When Adam Matthews signed for Sunderland in 2015, his switch from Scottish champions Celtic could perhaps be seen in the light of a new recruitment policy, aimed at bringing in young, hungry players, developing them and making a profit within a few years.
Matthews fit the bill. He’d won international caps with Wales, domestic medals and experienced European football at a well-supported club prior to arriving at Sunderland. Advocaat’s initial comments were that we’d signed a player who, at 23, was ready to be improved.
Matthews certainly had potential.
He’d made the first team squad at Cardiff City at the age of 17. He was a regular the following season, scoring a 50-yard free-kick against Watford.
By the time he had turned 19 he’d signed a pre-contract agreement with Scottish giants Celtic - and he made his international debut a few months later.
During his time in Glasgow, Matthews was linked with a move to the Premier League, first with Fulham, then Everton and Manchester United.
But there was also a history to be wary of.
In the final years of his Celtic career, Matthews began to pick up injuries and niggles that frustratingly kept him out of the side.
The 2013-14 season was littered with injuries - a hamstring problem kept him out of pre-season and a collarbone fracture, a fever and a calf injury meant he was missing between October and February. Thigh problems then put him out from the end of March until the end of September.
That would be the start of his final year with Celtic, where again he had niggles which limited his involvement.

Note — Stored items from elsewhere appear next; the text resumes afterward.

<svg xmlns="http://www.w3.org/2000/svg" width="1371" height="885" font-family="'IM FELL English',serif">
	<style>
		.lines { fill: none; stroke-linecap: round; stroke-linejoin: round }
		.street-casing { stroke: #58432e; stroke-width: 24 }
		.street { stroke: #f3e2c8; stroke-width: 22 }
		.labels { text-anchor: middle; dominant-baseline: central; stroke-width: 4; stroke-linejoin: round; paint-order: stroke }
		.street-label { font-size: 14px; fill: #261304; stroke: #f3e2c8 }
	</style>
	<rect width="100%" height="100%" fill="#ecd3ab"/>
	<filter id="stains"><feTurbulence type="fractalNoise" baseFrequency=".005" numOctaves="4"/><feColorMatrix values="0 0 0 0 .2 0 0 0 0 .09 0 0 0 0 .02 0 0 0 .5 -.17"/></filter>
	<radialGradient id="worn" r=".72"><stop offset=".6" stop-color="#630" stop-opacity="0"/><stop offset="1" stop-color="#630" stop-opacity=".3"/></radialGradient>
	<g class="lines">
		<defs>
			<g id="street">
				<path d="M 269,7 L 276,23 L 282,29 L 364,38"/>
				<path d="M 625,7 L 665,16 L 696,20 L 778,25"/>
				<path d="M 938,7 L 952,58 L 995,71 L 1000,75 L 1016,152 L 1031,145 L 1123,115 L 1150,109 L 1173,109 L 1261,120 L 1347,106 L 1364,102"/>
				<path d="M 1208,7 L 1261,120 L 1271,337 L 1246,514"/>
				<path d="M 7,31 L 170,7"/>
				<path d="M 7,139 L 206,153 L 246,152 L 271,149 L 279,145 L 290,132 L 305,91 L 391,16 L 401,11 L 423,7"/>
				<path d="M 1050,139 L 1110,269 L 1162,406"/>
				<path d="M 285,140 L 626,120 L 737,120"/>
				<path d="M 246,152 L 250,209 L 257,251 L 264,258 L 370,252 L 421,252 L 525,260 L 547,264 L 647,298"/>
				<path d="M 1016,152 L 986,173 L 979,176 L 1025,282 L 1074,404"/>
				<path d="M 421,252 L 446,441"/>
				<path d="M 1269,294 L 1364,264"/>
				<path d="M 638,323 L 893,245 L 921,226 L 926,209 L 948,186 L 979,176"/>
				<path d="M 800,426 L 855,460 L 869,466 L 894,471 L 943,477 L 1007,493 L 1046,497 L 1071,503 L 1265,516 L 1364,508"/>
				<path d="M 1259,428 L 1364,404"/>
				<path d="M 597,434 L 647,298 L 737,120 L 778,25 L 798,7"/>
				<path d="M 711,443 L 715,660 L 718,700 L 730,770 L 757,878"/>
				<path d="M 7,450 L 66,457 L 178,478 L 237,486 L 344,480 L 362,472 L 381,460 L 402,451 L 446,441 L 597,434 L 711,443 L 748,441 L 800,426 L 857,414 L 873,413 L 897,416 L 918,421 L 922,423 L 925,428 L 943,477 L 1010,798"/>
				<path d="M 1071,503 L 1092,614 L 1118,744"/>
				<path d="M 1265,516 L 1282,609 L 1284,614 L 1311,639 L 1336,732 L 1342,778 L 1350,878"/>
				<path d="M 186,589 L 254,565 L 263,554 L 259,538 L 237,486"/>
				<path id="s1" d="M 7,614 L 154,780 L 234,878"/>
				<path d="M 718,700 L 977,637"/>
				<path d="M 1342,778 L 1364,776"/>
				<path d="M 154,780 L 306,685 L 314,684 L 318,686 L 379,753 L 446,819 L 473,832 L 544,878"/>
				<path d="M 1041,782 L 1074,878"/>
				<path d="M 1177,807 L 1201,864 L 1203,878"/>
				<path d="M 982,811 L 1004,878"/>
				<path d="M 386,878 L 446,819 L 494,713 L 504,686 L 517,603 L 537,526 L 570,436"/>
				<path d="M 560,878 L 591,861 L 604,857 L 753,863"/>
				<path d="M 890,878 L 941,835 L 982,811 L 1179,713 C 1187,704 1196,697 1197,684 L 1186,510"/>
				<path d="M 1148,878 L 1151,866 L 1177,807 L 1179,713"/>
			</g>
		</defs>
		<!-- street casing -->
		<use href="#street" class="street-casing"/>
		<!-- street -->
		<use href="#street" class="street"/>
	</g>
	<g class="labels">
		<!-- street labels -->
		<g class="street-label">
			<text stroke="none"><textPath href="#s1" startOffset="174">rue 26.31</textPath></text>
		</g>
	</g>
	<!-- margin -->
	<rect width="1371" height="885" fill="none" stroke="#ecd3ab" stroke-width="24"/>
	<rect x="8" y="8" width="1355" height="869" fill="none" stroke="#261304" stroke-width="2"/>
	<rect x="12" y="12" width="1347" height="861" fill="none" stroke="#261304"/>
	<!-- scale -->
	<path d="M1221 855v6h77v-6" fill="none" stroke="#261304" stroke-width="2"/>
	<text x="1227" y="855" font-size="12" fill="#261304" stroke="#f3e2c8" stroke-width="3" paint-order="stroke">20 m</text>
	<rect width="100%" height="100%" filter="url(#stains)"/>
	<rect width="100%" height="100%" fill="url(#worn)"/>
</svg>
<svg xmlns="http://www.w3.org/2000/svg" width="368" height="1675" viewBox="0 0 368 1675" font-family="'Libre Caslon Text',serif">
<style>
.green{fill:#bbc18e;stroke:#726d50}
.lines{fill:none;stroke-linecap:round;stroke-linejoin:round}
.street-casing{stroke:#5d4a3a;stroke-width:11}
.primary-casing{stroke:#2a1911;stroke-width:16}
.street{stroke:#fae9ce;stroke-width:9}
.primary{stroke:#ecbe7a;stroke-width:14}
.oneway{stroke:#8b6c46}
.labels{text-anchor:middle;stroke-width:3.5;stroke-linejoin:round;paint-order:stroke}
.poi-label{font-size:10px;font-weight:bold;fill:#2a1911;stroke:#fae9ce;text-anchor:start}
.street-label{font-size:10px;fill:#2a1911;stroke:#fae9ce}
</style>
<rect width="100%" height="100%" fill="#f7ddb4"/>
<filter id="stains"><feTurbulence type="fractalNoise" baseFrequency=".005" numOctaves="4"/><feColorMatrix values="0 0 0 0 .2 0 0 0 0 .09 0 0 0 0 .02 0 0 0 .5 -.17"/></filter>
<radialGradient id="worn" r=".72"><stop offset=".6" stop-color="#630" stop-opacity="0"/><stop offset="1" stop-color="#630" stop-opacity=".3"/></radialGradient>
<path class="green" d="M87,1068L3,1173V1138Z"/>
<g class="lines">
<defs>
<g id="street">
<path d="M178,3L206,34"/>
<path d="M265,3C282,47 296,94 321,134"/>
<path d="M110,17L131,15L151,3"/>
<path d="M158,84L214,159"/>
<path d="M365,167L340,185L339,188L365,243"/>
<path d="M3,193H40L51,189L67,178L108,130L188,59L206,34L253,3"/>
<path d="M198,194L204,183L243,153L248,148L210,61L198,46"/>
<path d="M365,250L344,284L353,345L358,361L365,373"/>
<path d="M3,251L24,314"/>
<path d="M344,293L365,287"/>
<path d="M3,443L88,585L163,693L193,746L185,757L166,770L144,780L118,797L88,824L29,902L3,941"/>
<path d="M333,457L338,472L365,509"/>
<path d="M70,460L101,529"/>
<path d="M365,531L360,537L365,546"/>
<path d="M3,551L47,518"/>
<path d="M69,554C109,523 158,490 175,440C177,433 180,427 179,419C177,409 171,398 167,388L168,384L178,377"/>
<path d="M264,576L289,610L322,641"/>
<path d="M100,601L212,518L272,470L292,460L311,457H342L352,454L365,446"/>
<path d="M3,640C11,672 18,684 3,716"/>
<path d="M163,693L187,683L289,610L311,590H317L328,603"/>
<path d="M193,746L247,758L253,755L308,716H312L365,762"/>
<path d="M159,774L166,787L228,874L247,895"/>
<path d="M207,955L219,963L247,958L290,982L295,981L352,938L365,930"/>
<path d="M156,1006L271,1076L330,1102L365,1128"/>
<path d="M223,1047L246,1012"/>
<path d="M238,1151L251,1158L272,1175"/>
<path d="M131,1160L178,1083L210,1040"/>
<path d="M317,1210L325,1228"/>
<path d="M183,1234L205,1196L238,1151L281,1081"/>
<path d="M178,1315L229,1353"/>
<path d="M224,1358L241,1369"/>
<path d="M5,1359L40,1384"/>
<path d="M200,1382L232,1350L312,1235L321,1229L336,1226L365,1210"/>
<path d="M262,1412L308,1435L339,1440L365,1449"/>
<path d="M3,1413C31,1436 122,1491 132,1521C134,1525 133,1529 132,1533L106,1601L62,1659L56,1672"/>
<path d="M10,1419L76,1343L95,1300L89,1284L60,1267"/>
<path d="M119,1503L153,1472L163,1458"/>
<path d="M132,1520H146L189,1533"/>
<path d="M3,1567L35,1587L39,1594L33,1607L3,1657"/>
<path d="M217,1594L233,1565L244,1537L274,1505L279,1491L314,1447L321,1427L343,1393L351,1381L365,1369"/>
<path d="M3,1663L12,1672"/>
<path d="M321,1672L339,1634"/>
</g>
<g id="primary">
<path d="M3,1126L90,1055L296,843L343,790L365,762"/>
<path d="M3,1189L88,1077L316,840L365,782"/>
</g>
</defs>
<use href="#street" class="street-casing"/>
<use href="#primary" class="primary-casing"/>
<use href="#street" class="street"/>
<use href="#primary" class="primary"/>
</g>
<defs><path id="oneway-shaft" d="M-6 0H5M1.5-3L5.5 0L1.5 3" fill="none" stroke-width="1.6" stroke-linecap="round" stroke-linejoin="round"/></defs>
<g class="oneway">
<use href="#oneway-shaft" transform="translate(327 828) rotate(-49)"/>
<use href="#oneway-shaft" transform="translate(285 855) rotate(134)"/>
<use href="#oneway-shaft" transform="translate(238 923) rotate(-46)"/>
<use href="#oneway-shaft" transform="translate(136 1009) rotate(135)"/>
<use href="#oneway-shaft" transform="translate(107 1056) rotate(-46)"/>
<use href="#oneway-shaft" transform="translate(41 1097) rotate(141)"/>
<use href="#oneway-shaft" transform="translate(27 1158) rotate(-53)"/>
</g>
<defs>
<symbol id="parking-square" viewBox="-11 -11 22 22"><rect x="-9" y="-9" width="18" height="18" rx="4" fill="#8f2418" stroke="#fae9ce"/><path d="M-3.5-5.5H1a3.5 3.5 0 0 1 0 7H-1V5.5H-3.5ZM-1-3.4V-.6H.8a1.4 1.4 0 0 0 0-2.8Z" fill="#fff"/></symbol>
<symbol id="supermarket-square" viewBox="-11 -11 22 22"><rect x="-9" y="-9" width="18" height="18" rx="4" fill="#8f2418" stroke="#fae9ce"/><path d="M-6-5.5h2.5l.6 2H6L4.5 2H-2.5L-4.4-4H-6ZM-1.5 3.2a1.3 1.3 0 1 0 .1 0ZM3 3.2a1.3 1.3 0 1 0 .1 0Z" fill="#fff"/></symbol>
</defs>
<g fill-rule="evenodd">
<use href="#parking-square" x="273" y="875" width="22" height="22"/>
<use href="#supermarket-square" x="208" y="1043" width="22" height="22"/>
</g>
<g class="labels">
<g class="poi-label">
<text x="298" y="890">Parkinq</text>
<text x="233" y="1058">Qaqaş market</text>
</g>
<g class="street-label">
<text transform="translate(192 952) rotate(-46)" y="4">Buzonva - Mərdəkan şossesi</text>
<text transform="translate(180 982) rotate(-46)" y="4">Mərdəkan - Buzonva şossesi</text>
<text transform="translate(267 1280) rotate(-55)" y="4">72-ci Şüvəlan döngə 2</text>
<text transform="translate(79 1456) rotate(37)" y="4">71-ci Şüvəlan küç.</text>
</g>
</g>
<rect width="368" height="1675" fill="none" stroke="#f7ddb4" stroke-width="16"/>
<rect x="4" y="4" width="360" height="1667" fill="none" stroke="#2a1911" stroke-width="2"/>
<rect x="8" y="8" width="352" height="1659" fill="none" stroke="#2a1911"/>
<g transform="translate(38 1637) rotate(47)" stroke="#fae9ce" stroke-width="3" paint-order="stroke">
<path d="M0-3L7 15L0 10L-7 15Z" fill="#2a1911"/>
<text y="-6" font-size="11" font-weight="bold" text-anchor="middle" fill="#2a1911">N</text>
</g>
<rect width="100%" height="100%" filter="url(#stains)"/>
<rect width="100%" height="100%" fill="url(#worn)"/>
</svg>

This was his recent history when the club paid £2m for his services. Despite coming off the bench against Leicester City in our opening game, Matthews would make only two appearances for the Lads after rupturing his ankle ligaments a month into his Sunderland career. He was subsequently loaned out to Championship side Bristol City in March 2016, where he made nine appearances and helped to keep the club in the league. Reports at the time suggested that Lee Johnson wanted to sign him, but finances were tight and so the clubs agreed upon a second loan.
This spell didn’t turn out so well. Matthews suffered a hamstring tear in August and would only make six starts all season. Dropped for minor misdemeanors in November, it looked like the season-long loan wasn’t going to end in a permanent deal. Injuries continued to play their part and Matthews returned to Sunderland for the current season.
Two years in, and yet to make his full league debut, Matthews was reintroduced to the squad and took part in the customary ‘new boy sings’ initiation. The rendition was so good that maybe he’d have more luck with another Simon - Cowell, rather than Grayson.
The big question, however, was had injuries and a stop-start career since he was 21 put paid to that potential he’d shown as a developing teenager?
Despite reports that he was catching Grayson’s eye, Matthews only made two starts in the League Cup and two substitute appearances in the opening six weeks of the campaign.
However, he was a fixture in the match-day squad and injuries were being put behind him. What he needed was a chance.
Nottingham Forest came to town in mid-September and Adam Matthews finally started a league game for Sunderland.
He made seven consecutive starts before being dropped for the trip to Brentford and then sat out the visit of his former club, Bristol City - it felt that perhaps a fourth Sunderland manager was about to give up on him.
Matthews’ second chance came when he replaced the injured Billy Jones on 27 minutes at the Riverside as caretaker manager Robbie Stockdale looked on, going on to retain his place against Millwall a week later - a game remembered for calamitous goalkeeping from both sides, it also saw Matthews score his first goal for the club: a long range effort after advancing down the right hand side.
The Welsh fullback had worked his way back into the starting eleven just as Coleman landed. Since then Matthews has been an ever-present and part of a revitalised defence, keeping three clean sheets in the last 4 games.
The potential that had brought him into Cardiff’s first team and a switch to Celtic as a teenager may finally be getting air time over a disappointing injury record.
His link up play with the wide man and his desire to attack has given us an outlet. His adaptability to switch flanks and work as hard down the left has been well received. His defending has improved as part of Coleman’s concerted efforts in creating a team that is hard to beat - and, finally, the switch to the current formation has allowed Matthews to blend both of those together as a wing-back.
In arguably his best game for the Lads on Saturday, Matthews registered his first assist with a deft ball into Josh Maja. With a neat first touch, strong turn and shot, Maja brought an end to the 364-day record without a home win.
Perhaps this small action sums up Matthews - a player who has regained full fitness, is steadily improving as the season goes on, and an attacking full back in the process of being rejuvenated.
Perhaps even more than that. Matthews represents the wider Sunderland team and the improvements under Coleman.
Starting the season uncertain of his role, lacking confidence, and largely being left on the bench, Matthews was a player - like the club - going nowhere fast.
In the last few weeks, working under a manager who can get the best out of him, Matthews has progressed from reserve right-back to an important part of Coleman’s team. Having registered his first goal and now the assist to break the home-win hoodoo, Matthews has finally grabbed the chance to build a career at Sunderland.
With 18-months left on his contract and due to turn 26 next month, perhaps he, like the team as a whole, will now kick on and we can watch his development over the next few years rather than constantly looking back on earlier struggles.